> [Request]: Copy out all the lines of the data that hold the word "Group".

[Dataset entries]

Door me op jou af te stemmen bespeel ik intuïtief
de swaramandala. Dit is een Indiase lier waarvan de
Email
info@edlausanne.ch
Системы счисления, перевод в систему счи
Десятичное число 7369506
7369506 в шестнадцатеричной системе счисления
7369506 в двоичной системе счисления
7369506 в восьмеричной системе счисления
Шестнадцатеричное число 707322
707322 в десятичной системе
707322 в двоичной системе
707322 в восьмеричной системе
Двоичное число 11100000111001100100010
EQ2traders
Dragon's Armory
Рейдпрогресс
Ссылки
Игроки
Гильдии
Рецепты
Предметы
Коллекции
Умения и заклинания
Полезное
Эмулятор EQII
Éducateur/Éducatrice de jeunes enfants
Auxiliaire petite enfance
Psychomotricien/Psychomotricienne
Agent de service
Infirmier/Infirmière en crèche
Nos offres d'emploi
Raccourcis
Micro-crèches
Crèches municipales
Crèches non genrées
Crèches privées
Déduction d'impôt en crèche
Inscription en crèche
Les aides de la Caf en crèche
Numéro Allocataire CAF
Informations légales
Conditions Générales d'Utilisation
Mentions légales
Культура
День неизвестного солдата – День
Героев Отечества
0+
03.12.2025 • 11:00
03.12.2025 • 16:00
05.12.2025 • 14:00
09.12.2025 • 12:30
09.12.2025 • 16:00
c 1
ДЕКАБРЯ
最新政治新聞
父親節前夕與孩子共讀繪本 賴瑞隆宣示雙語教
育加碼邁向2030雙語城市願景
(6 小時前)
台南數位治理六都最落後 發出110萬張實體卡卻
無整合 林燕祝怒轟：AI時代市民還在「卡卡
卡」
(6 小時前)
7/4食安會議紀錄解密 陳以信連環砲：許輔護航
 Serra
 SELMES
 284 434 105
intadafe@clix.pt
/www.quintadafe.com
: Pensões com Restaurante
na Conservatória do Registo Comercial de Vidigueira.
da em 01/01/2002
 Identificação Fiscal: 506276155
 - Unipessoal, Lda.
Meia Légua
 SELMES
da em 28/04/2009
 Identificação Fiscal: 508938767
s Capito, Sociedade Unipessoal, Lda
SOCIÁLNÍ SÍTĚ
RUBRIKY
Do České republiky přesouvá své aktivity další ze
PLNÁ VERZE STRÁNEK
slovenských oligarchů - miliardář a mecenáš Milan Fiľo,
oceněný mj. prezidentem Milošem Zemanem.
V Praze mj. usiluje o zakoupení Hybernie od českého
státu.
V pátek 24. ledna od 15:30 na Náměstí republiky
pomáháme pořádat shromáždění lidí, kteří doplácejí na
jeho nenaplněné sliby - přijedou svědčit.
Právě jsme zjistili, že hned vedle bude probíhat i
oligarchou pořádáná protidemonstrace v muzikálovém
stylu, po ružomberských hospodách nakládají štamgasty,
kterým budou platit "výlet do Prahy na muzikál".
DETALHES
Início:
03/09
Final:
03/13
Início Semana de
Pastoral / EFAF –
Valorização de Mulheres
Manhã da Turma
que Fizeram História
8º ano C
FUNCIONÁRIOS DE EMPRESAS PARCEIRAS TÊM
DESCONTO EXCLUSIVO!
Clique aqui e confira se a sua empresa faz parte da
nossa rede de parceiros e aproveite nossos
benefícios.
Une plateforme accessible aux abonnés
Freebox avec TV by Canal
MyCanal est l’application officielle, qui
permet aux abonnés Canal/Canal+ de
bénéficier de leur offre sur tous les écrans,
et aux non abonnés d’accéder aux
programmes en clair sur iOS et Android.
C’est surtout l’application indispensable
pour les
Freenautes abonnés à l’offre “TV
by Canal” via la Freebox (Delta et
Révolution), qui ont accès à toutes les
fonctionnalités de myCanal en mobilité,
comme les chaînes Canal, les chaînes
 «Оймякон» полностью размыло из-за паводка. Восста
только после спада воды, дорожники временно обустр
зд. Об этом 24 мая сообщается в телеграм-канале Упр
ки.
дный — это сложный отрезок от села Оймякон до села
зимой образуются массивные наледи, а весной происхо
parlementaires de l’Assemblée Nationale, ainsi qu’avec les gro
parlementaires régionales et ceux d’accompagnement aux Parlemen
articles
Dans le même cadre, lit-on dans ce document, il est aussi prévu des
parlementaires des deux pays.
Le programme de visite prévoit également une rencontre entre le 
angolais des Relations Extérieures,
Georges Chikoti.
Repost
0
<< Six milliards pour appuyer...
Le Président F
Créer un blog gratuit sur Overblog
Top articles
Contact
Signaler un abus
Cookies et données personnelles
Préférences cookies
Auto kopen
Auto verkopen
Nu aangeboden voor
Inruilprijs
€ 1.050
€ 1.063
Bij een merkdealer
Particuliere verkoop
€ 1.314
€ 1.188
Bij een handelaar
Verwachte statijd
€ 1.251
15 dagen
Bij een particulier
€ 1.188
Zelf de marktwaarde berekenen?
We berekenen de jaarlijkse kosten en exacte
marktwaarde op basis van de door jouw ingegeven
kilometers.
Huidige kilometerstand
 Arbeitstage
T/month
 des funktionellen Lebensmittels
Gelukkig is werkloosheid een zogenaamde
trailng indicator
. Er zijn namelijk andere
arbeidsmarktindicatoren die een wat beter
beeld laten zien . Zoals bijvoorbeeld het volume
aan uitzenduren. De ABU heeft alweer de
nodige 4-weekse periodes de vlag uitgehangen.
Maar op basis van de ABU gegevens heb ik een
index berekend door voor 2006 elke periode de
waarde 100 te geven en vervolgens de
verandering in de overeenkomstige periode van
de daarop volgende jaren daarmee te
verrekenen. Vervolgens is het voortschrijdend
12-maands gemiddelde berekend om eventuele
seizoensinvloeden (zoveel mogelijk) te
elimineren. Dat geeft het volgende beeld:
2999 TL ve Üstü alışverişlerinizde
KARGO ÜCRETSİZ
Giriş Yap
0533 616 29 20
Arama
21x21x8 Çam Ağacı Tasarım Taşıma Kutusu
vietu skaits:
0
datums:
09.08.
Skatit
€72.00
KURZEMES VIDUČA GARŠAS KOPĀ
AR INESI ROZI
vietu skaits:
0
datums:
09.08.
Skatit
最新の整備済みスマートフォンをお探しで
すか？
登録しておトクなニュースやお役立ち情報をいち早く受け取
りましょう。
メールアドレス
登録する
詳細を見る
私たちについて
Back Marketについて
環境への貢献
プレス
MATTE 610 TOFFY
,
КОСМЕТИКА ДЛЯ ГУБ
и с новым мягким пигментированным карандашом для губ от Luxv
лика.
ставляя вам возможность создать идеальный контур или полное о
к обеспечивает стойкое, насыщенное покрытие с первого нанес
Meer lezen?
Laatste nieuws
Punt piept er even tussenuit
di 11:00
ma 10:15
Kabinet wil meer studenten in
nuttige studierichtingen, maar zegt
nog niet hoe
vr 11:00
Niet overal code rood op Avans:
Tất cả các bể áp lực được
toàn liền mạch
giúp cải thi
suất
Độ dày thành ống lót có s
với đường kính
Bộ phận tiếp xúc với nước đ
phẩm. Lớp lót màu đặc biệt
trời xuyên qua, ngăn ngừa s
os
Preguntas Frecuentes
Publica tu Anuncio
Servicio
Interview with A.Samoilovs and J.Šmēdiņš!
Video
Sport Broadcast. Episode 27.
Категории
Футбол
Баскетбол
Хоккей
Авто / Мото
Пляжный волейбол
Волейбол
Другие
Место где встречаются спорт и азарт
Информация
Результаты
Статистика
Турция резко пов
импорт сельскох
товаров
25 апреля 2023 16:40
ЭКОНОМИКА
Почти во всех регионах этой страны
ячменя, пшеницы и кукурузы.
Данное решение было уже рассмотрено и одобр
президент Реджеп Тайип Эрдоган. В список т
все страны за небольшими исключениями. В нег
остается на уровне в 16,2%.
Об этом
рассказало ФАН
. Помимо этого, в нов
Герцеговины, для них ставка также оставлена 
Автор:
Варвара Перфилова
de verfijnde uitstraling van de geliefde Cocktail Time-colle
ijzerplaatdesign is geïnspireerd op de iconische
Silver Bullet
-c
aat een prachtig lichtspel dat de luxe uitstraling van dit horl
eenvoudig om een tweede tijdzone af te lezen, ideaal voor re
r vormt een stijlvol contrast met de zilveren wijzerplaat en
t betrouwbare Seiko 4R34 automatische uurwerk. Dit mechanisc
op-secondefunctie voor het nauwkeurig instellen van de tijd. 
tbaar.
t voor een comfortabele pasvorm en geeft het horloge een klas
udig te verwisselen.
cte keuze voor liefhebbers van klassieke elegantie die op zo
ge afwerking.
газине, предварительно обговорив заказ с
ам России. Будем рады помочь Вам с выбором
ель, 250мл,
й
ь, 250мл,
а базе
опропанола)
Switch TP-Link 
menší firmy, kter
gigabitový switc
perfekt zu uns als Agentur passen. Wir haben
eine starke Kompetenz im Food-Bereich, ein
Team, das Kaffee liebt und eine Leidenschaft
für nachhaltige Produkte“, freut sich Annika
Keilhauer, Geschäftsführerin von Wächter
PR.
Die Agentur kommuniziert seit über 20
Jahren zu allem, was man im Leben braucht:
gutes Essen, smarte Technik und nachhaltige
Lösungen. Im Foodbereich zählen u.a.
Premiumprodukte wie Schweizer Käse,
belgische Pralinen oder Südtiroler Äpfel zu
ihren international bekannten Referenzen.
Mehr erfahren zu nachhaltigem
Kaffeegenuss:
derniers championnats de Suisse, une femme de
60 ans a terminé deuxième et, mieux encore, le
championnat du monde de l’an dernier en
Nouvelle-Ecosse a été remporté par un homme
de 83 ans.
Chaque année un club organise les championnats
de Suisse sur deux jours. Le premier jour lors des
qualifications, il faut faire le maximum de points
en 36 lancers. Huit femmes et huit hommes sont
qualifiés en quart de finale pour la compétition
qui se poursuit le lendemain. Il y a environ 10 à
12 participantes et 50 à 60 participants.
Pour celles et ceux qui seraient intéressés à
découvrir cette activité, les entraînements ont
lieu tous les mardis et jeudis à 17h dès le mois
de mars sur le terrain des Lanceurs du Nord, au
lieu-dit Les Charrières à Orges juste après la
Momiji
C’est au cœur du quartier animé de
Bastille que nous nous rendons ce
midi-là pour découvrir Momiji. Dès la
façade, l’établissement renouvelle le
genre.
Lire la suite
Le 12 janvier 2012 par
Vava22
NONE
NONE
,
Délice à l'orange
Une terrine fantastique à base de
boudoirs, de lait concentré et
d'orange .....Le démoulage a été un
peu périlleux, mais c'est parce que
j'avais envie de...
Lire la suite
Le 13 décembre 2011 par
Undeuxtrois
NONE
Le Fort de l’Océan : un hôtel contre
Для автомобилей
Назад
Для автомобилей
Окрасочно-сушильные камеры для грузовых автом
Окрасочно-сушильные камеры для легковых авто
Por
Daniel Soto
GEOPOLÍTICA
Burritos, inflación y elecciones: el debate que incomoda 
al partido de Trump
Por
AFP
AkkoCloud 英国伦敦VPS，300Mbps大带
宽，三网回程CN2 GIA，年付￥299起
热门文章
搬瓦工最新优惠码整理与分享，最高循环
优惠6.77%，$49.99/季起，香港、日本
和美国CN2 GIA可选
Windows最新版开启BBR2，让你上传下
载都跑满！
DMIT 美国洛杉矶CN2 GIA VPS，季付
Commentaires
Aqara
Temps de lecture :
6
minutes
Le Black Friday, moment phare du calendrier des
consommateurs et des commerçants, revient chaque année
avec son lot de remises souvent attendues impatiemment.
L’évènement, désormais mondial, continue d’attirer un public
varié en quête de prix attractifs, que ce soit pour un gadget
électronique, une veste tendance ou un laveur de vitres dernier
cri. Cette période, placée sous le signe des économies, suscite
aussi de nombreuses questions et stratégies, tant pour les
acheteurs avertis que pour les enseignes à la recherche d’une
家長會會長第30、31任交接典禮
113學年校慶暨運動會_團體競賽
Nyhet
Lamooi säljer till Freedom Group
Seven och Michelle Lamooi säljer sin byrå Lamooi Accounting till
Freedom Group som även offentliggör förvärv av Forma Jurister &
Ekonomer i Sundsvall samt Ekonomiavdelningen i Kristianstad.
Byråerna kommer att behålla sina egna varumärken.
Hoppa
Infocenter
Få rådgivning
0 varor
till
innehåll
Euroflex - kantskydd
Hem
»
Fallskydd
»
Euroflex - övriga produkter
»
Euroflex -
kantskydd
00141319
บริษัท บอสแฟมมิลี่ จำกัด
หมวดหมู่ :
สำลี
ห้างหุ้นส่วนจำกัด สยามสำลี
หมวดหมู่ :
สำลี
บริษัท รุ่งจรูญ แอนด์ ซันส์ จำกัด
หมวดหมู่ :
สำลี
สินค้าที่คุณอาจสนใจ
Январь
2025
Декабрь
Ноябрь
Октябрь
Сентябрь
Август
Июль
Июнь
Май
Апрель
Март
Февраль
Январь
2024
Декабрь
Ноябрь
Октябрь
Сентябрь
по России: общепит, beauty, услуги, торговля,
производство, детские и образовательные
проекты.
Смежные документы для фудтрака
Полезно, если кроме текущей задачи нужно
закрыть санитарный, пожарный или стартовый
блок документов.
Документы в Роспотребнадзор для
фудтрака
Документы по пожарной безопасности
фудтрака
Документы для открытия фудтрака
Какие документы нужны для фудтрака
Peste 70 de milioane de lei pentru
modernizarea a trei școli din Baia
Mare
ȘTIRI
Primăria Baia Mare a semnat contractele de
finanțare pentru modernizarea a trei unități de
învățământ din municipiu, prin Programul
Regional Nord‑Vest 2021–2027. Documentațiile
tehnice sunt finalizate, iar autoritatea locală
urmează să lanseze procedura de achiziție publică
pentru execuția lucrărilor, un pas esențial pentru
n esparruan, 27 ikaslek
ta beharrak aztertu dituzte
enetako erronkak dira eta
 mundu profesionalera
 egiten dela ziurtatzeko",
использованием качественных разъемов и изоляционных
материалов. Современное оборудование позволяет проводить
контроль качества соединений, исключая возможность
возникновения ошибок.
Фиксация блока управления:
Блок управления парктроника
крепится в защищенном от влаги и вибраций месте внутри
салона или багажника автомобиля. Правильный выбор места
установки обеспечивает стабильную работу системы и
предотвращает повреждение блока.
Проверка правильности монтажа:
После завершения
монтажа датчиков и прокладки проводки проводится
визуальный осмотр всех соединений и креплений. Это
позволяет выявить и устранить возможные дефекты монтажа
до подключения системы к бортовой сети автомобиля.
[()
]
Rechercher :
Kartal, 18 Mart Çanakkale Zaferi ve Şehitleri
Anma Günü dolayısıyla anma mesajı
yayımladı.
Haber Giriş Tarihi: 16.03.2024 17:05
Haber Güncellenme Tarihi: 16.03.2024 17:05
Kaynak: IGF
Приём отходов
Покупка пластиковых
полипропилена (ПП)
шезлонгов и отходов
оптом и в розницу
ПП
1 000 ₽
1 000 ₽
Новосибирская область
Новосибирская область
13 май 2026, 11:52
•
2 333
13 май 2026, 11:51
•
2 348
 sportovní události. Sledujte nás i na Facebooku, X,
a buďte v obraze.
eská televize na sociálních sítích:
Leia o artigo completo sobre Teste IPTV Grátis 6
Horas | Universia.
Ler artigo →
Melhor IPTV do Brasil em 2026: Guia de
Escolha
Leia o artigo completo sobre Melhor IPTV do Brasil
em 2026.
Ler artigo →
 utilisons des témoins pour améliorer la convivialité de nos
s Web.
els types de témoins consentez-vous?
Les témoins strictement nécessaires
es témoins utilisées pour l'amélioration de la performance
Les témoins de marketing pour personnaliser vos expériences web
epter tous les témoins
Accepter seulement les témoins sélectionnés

> [Written answer]:
Lamooi säljer till Freedom Group
Freedom Group som även offentliggör förvärv av Forma Jurister &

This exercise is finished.